Par la voix de leur président, Bahizire Ngandira, à la tête de l’Association des retraités du secteur de l’enseignement (ARSKI), ces anciens professionnels de la craie dénoncent des pensions largement insuffisantes face à la hausse du coût de la vie.

Selon lui, un enseignant retraité le moins gradé perçoit environ 50 000 francs congolais par mois, tandis que le plus gradé, avec une carrière allant de 40 à 60 ans, touche entre 100 000 et 170 000 francs congolais. Des montants qui, affirme-t-il, ne permettent pas de couvrir les besoins essentiels tels que le logement, les soins de santé ou encore l’alimentation d’une famille, même pour une semaine.

À cette situation déjà difficile s’ajoutent des retards de paiement. Les retraités affiliés à la TMB accusent jusqu’à 14 mois d’arriérés de pension, tandis que ceux dépendant d’autres institutions bancaires cumulent environ 5 mois de retard. Une situation aggravée, selon eux, par l’expiration de nombreuses cartes bancaires, compliquant davantage l’accès aux maigres ressources disponibles.

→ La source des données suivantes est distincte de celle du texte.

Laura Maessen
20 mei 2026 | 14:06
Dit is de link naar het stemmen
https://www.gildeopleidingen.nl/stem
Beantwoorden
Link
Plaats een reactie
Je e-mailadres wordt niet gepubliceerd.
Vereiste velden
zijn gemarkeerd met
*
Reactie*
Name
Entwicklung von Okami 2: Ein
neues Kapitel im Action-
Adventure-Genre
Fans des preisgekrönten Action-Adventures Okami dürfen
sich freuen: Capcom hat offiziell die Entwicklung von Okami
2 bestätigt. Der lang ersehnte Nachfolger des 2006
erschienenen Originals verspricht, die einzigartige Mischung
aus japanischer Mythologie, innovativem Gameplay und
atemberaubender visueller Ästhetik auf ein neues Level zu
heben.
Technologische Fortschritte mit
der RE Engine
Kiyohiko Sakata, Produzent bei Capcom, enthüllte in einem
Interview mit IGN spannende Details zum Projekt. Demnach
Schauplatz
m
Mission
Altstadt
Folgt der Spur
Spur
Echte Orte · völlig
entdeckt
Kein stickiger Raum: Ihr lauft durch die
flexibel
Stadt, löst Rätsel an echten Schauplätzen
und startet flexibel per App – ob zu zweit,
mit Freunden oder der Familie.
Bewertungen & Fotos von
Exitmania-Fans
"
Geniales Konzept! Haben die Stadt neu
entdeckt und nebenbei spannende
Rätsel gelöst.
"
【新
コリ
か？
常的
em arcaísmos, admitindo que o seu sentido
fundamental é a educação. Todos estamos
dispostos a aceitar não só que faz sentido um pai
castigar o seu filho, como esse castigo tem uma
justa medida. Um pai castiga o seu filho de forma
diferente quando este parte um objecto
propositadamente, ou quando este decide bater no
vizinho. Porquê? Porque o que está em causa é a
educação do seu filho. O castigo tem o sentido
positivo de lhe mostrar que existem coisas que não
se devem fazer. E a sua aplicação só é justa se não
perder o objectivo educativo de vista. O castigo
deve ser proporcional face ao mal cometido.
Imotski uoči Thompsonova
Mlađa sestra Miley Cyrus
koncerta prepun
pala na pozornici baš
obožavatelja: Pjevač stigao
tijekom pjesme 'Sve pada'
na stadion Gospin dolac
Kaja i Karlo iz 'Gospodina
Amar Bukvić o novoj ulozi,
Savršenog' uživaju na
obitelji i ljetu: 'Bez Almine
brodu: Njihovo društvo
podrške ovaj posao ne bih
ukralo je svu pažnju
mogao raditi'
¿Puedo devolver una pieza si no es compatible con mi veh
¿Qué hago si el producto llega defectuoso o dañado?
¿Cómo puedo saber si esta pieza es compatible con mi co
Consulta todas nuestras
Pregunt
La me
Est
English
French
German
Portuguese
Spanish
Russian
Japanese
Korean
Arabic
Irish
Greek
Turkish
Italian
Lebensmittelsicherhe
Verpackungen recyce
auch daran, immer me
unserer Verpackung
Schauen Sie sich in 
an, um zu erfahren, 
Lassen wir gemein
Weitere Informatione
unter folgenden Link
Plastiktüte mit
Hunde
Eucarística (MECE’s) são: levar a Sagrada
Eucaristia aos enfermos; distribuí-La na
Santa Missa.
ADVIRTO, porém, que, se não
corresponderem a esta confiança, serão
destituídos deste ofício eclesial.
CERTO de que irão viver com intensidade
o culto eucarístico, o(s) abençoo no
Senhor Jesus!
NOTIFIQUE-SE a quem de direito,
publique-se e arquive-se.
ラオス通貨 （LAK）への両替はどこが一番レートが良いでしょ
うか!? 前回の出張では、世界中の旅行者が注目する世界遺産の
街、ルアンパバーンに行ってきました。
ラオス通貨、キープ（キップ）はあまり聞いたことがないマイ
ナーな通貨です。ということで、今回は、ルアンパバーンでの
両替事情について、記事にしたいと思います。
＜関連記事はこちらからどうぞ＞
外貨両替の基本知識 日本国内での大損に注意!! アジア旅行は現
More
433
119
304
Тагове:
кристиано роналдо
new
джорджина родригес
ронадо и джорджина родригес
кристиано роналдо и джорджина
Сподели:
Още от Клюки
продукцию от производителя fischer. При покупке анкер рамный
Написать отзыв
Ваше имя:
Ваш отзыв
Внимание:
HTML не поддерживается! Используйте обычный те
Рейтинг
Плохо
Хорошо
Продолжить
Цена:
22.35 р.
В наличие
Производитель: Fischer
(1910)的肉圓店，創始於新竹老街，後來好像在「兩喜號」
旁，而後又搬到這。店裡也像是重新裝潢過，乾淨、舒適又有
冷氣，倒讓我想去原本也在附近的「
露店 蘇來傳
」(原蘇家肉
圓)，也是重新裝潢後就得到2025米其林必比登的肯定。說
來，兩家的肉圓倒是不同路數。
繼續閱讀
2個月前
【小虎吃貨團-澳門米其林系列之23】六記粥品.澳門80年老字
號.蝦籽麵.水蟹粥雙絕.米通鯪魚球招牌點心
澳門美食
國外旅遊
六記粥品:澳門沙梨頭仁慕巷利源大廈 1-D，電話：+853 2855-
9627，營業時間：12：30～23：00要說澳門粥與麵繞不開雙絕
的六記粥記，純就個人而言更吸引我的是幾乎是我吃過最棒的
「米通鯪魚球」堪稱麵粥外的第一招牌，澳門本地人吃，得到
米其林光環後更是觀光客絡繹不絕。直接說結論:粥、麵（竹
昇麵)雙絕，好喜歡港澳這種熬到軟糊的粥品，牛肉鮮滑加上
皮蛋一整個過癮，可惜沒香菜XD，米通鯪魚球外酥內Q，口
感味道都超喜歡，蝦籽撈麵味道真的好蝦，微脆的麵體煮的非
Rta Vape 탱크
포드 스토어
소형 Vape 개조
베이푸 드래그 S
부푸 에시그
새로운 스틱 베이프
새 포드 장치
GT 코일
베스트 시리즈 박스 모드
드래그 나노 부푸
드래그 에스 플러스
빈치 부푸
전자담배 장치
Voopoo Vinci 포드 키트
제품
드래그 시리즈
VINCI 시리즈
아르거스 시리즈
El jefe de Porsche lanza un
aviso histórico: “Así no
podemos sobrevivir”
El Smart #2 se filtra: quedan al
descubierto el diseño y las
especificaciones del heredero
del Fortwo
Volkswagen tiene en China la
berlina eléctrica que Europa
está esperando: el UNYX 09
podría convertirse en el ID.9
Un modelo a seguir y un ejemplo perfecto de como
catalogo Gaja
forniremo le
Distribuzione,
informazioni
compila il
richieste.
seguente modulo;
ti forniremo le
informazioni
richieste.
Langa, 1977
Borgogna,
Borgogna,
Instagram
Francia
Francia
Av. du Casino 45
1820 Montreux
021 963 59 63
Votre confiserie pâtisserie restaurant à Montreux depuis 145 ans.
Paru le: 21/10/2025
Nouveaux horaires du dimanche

Face à cette réalité, les enseignants retraités appellent les autorités compétentes, notamment la CNSSAP et le ministère de l’Éducation nationale et Nouvelle citoyenneté, à agir en urgence. Ils exigent la régularisation des arriérés, la revalorisation des pensions et la mise en place de solutions pratiques de paiement, telles que le renouvellement des cartes bancaires ou le recours au paiement mobile, afin de soulager une catégorie sociale de plus en plus vulnérable.